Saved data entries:
<<<<
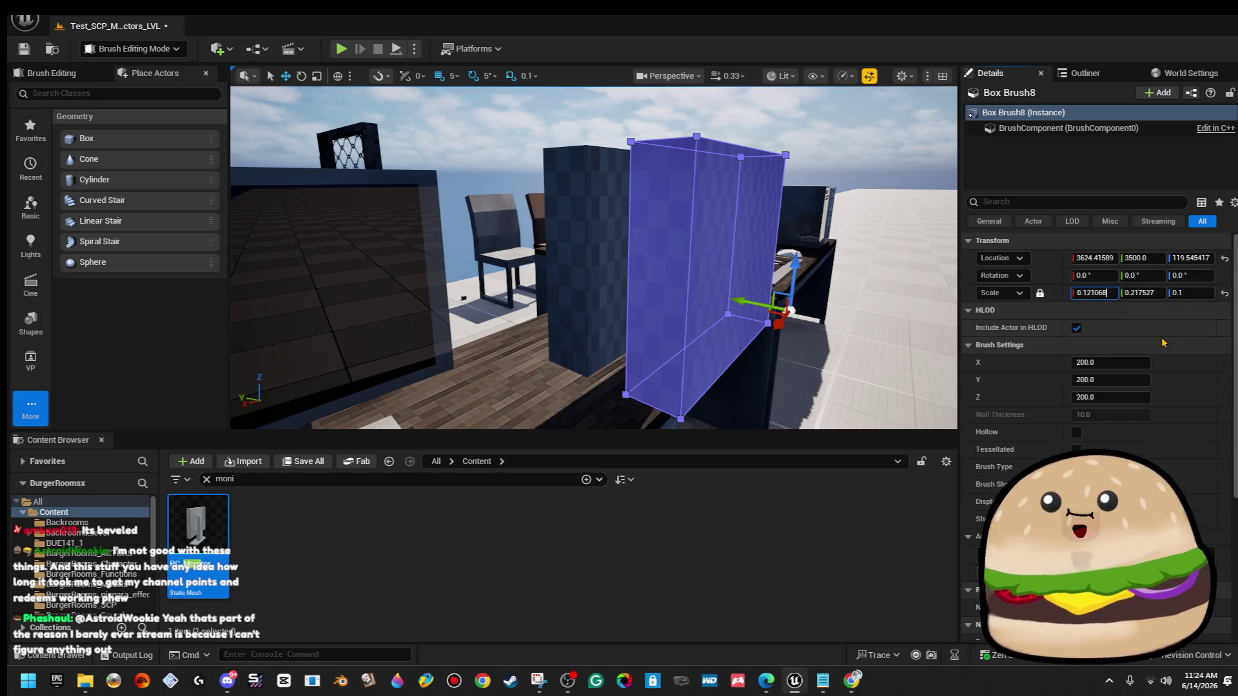
pyautogui.write('0.11')
pyautogui.press('Return')
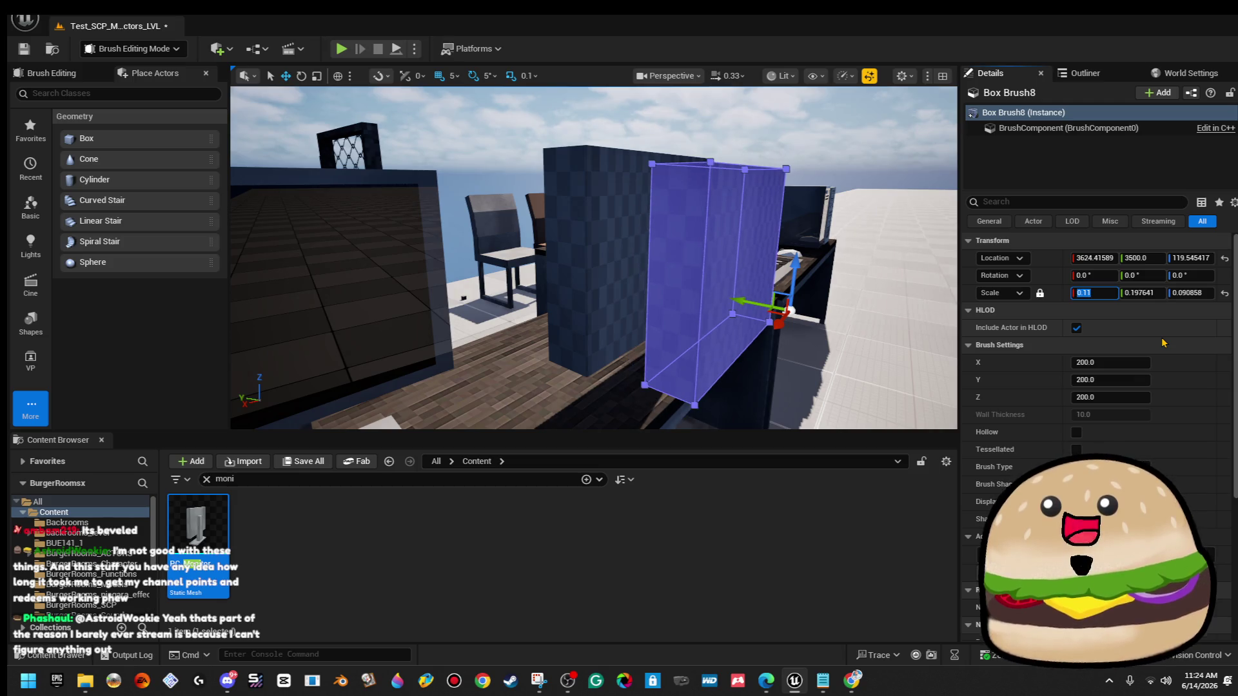
pyautogui.write('0.1')
pyautogui.press('Return')
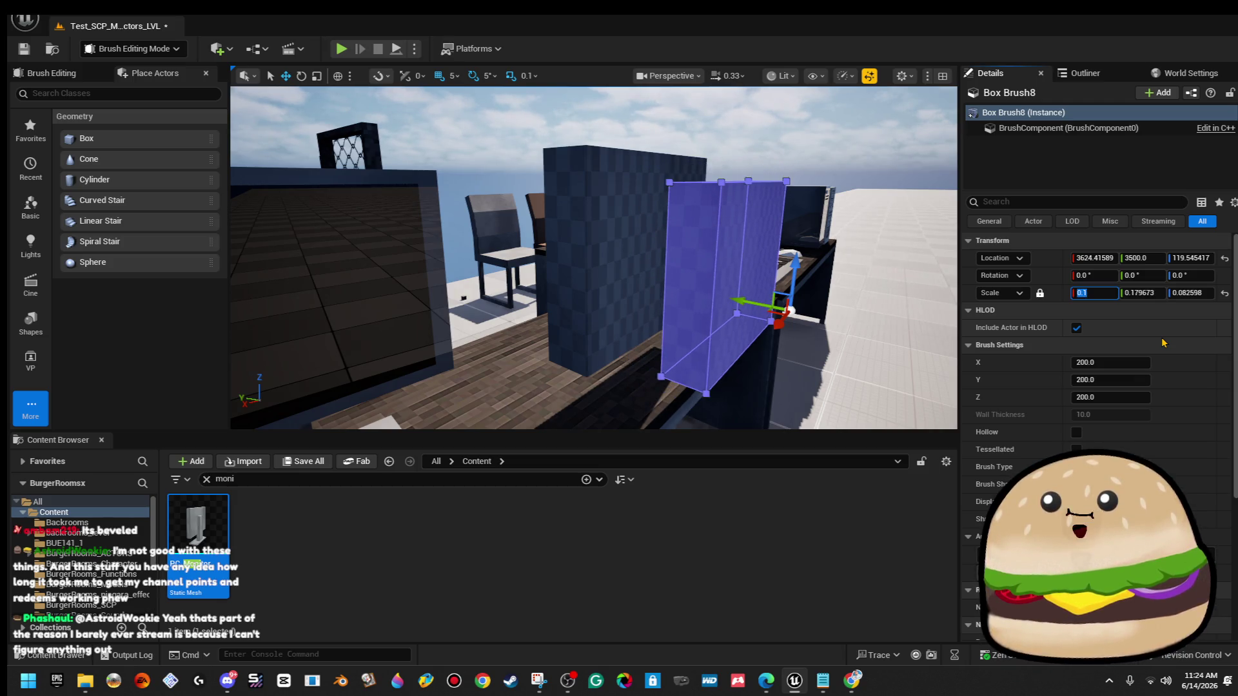
pyautogui.press('f')
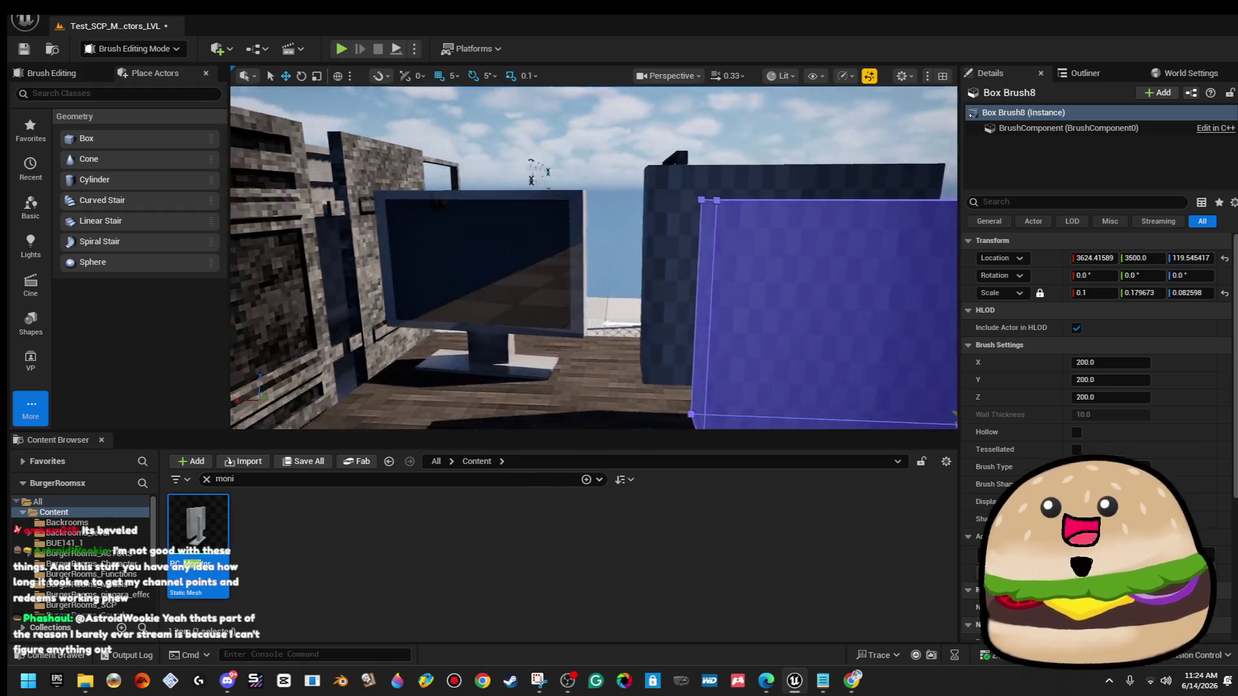
pyautogui.click(1103, 292)
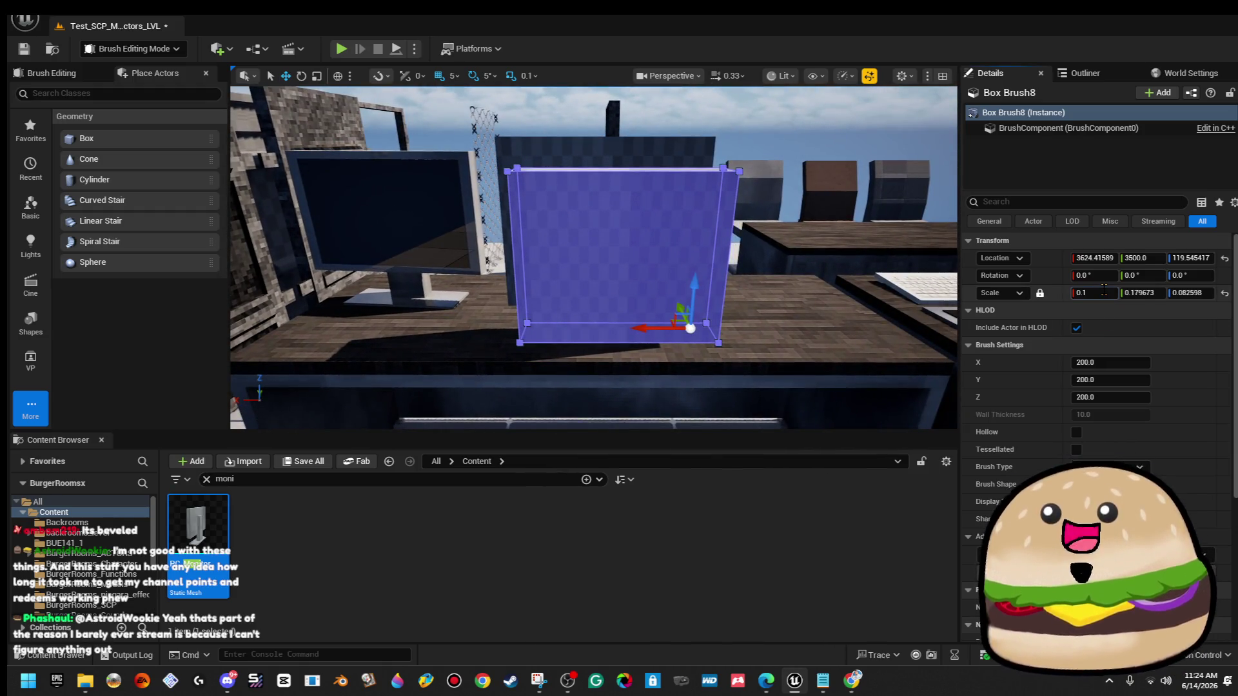
pyautogui.write('2')
pyautogui.press('Return')
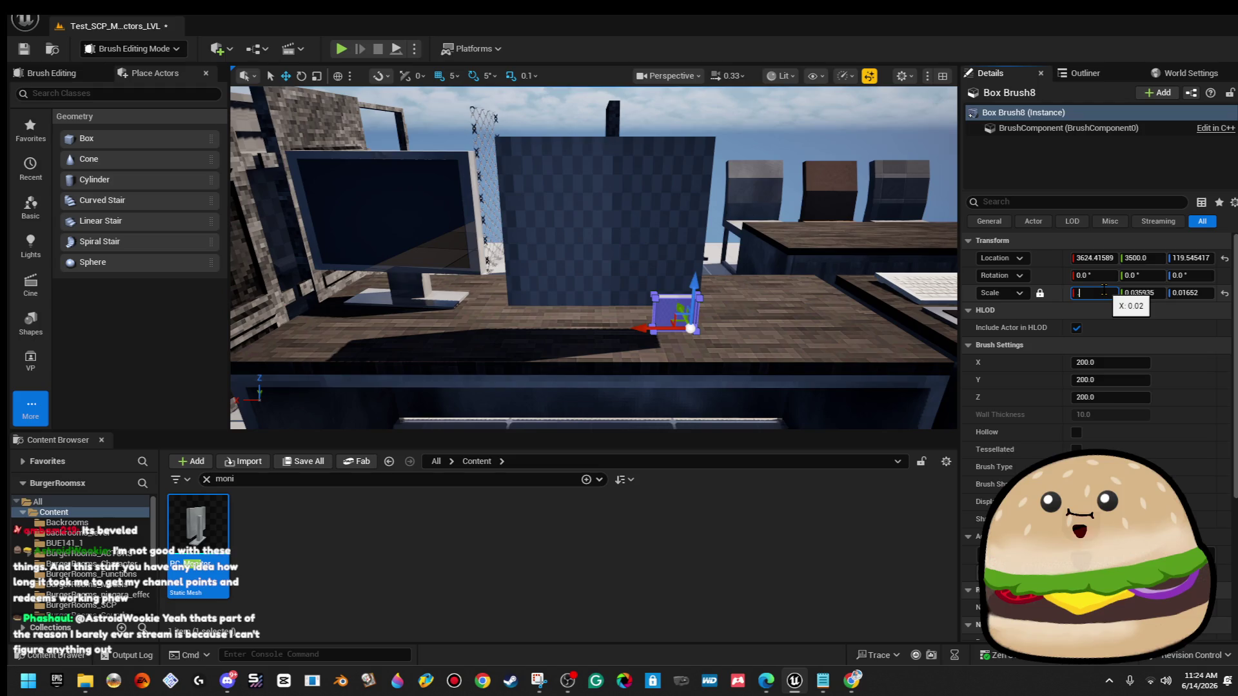
pyautogui.press('Return')
pyautogui.write('7')
pyautogui.press('Return')
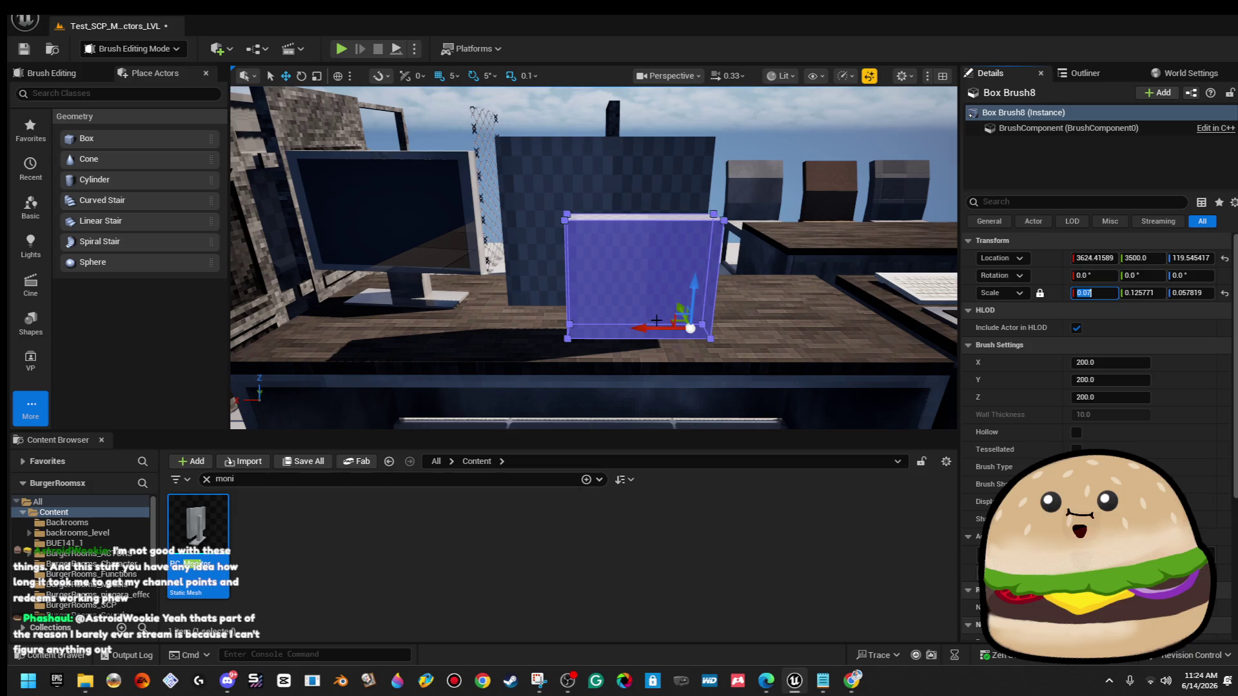
pyautogui.moveTo(648, 327); pyautogui.dragTo(670, 270)
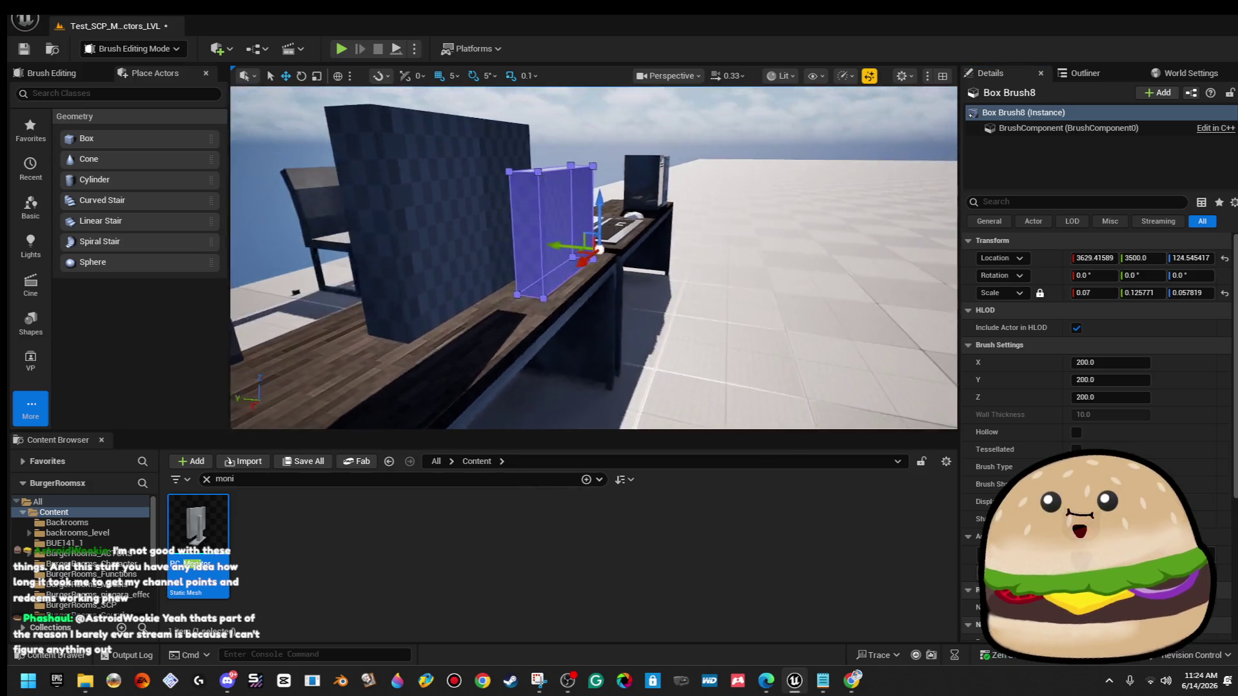
pyautogui.moveTo(579, 286)
pyautogui.mouseDown()
pyautogui.moveTo(511, 273)
pyautogui.moveTo(553, 268)
pyautogui.mouseUp()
>>>>
PROBLEM DETAILS: Without the pictures, retype exactly the lines from the one that holds "pyautogui.write('0.1')" to the last line of the data above, both of them included.

TASK OUTPUT:
pyautogui.write('0.1')
pyautogui.press('Return')
pyautogui.press('f')
pyautogui.click(1103, 292)
pyautogui.write('2')
pyautogui.press('Return')
pyautogui.press('Return')
pyautogui.write('7')
pyautogui.press('Return')
pyautogui.moveTo(648, 327); pyautogui.dragTo(670, 270)
pyautogui.moveTo(579, 286)
pyautogui.mouseDown()
pyautogui.moveTo(511, 273)
pyautogui.moveTo(553, 268)
pyautogui.mouseUp()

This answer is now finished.